One drawback of Facebook that is the “like” button exists, but not a “dislike” button. You can blow through and say hi quickly, even if you don’t have a meaningful contribution other than, well, liking something. Sometimes that’s all you have to say, you want to say, you need to say.

This part of the state is a huge, congested, house-to-house, strip mall-to-strip mall, highway-to-highway swath of sublurbia. Traffic is exactly the opposite of Facebook: we’ve only got a “dislike” button, and you can’t casually blow through it.

Not much of the friendly neighborhood “hi there!” honks going on; more the “wake up, snoozer,” your “put down the CrackBerry,” and the “get a flipping move on!” You can’t do much when you’re stuck in traffic if someone does do something nice; you have to “thank” people by waving widely and carefully, tapping your breaks in the non-get-off-my-butt way. The horn of “yay” can get lost if there is a chorus of “what part of GREEN don’t you understand!” drowning it out.

But traffic was high drama today; commuter vs nature again.

I pulled up to the light as the train crossing gates came down, and settled in to wait the crossing out. Depending on the engineer, the gates might be down just long enough to let the commuter train pass, or clog us up a while awaiting a late boarder, or because the engineer parked a little off.

As we waited, a small bird I can’t identify but looks like a sand piper (I know, wrong part of the country, five miles from the ocean) hopped off of the curb to cross the street. She walked a quarter of the way, and turned back. Back and forth a few times until even smaller birds, four in all, began crossing in her wake.

The crossing gates rose, and not all of the babies had made it across. Traffic to my right got the green, and an older sedan started slowly, quite slowly, watching to make sure all the babies would be okay. The SUV (driver on phone) next to him started slowly, unaware of the drama but unsure of the sedan’s motives. From her vantage point, she couldn’t see the birds, but managed to miss them, only scaring us by causing a couple of the little ones to tumble and huddle as we held our breaths, waiting for them to rise.

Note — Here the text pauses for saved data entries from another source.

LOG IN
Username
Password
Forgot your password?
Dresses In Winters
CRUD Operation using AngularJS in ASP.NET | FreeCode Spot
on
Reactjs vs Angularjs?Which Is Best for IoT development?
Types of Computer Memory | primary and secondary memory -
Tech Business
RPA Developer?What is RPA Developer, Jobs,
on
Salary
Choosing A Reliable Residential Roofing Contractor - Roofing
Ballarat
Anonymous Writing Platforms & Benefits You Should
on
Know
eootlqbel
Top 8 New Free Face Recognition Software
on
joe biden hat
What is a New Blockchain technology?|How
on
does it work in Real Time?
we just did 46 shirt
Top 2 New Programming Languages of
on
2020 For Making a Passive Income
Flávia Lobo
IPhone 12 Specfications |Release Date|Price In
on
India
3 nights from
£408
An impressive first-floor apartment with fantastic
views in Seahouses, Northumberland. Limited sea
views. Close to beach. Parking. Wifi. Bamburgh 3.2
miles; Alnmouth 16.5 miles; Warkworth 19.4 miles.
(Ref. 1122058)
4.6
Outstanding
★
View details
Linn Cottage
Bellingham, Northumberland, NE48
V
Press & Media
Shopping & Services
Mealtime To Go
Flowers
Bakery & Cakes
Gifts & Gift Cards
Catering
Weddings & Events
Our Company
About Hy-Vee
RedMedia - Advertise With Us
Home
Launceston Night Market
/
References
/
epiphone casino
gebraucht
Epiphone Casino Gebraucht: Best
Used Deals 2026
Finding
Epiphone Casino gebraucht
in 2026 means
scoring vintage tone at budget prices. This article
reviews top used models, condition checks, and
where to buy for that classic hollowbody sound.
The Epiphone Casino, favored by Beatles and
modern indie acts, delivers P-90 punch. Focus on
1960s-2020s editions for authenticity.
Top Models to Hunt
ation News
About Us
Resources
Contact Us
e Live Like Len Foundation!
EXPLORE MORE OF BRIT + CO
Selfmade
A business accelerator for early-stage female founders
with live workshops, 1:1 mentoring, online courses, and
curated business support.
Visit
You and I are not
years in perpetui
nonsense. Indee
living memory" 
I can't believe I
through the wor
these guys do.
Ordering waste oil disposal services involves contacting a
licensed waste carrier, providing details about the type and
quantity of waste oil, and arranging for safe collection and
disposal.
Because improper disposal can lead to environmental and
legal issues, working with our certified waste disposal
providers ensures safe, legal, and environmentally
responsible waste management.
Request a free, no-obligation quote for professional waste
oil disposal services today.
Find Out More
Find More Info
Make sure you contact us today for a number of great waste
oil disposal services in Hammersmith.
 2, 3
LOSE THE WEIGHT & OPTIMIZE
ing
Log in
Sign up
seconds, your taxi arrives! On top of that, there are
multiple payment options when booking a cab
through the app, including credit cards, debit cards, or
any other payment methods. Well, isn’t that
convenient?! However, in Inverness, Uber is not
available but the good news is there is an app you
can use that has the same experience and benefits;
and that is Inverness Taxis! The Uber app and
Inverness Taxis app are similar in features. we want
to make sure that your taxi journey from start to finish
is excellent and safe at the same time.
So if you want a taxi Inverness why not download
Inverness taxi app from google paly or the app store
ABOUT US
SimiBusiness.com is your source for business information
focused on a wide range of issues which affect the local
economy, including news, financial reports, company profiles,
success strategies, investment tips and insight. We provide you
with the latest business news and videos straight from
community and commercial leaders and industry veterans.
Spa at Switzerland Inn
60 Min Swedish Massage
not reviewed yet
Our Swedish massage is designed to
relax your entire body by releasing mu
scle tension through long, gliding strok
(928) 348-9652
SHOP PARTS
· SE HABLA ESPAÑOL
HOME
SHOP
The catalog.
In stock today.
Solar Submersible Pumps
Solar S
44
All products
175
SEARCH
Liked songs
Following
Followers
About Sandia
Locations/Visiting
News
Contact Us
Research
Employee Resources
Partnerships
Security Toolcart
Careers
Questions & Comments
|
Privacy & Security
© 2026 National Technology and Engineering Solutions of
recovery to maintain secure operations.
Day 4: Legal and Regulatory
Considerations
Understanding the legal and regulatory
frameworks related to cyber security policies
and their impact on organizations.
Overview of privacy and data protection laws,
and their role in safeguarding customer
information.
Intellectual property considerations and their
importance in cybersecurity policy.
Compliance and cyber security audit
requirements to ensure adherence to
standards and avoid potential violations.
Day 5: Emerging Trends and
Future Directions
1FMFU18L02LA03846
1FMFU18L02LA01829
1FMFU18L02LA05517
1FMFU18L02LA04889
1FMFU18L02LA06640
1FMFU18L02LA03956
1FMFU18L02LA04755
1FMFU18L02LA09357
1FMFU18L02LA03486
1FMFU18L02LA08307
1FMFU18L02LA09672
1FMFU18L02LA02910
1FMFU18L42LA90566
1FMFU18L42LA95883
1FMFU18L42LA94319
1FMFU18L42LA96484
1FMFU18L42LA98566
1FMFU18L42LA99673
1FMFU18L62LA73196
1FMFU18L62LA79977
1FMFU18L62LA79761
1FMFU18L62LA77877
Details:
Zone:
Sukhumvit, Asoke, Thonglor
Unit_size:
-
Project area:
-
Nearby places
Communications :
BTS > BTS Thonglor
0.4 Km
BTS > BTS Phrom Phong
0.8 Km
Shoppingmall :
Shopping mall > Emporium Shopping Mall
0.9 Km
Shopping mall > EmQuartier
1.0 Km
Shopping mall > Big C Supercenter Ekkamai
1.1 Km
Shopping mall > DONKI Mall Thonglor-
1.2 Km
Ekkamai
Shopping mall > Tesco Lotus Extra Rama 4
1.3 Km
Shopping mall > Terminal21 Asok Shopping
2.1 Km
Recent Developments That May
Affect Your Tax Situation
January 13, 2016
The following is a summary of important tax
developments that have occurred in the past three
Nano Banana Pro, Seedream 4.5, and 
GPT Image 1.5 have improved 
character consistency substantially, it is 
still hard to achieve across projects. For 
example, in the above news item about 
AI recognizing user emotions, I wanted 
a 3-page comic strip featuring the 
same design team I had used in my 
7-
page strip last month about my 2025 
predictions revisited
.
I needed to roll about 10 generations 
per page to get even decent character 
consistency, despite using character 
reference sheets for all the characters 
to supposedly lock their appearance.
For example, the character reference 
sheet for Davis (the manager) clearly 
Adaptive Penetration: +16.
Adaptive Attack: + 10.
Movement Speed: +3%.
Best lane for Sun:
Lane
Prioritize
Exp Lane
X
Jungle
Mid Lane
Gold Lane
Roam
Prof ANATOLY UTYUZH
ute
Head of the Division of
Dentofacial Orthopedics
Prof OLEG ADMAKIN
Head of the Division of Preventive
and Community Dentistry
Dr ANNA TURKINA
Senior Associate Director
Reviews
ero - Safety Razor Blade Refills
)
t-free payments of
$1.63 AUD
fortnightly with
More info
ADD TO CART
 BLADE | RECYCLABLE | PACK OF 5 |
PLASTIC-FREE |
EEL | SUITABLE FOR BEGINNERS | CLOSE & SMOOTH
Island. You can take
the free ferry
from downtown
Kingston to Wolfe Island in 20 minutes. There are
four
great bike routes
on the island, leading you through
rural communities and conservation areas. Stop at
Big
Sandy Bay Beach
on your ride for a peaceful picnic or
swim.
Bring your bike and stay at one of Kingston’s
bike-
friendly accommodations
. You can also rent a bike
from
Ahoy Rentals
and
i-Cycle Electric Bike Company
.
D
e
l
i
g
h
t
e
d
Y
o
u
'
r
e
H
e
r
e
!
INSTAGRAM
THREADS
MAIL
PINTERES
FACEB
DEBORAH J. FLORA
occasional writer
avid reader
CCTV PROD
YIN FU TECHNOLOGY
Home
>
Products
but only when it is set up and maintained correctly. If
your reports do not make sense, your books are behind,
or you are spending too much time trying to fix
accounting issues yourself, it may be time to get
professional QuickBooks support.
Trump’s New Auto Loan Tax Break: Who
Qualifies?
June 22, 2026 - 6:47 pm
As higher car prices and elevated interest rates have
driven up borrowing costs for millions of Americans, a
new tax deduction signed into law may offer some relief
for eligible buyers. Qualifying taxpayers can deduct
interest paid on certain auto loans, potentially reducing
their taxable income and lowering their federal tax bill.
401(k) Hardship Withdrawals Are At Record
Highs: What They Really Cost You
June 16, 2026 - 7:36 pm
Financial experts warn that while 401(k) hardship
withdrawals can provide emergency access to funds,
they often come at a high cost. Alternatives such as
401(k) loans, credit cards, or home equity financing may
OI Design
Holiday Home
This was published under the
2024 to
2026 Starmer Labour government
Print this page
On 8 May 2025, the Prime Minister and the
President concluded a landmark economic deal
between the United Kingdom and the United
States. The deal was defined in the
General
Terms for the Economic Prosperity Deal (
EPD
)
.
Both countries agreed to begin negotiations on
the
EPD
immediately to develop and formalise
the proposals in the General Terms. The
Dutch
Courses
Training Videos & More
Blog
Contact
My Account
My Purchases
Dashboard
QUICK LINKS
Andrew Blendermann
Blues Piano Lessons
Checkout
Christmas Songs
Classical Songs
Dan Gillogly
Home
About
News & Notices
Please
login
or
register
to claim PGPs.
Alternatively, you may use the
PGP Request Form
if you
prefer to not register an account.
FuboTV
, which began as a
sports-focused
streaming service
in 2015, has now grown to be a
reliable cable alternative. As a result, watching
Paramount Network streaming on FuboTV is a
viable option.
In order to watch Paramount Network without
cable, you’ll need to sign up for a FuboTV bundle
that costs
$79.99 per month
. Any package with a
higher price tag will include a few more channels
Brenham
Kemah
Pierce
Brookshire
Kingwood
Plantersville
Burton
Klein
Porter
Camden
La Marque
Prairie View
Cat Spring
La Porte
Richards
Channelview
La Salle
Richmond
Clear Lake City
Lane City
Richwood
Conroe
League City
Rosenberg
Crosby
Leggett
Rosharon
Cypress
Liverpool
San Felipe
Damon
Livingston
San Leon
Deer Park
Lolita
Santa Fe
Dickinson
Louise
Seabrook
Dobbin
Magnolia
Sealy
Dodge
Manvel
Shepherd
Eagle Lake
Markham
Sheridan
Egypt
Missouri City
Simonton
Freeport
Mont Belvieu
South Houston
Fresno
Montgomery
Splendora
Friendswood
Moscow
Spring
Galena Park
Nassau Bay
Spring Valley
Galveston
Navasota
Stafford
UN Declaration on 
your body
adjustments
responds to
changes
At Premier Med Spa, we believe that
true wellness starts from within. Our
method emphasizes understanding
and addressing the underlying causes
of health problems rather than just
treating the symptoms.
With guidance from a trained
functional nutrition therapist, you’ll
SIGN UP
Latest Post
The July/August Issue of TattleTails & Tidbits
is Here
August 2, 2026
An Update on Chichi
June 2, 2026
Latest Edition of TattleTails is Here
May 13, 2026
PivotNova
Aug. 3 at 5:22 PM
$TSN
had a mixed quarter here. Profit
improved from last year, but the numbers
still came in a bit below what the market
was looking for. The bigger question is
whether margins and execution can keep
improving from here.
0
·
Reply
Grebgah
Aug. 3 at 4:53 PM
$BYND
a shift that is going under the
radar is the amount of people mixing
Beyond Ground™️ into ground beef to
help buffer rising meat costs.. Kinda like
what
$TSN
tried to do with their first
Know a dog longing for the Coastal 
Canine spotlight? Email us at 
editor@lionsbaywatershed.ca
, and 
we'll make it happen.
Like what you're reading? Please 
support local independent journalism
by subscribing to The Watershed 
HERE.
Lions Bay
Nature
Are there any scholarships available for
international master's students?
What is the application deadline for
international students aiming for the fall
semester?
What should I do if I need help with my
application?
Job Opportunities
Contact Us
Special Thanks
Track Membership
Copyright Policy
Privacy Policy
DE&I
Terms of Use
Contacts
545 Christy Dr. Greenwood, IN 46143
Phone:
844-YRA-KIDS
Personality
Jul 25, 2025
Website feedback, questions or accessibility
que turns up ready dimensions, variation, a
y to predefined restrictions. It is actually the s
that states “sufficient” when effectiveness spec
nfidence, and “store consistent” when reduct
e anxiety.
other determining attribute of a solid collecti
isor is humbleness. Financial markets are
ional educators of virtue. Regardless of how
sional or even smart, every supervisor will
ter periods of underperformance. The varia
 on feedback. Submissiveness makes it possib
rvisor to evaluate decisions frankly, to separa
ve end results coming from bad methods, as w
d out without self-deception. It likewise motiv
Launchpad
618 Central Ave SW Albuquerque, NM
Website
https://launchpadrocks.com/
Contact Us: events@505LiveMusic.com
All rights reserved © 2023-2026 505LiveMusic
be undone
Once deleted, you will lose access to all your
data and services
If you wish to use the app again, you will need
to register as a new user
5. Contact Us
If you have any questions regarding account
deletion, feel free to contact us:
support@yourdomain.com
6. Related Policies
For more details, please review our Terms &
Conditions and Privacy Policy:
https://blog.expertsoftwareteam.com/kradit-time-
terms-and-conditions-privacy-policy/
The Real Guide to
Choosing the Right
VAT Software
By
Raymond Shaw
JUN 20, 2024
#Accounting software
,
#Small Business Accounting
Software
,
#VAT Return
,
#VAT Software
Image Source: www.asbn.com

The birds got three quarters of the way across. Our light clicked green. No one in the front rows moved; the cars to the left waiting for the last babies to cross, the cars to the right showing solidarity. The cars behind us started honking, unaware of the real-time Wild Sublurbia scene directly ahead. We inched, showing movement while not actually crushing the birds. I debated honking to scare the birds on, but they finally crossed. Time for my “I like this” honk … but there isn’t one. But if you read this, white, older, east-bound sedan, and west-bound newer, dark colored sedan, I LIKE THIS! Bravo.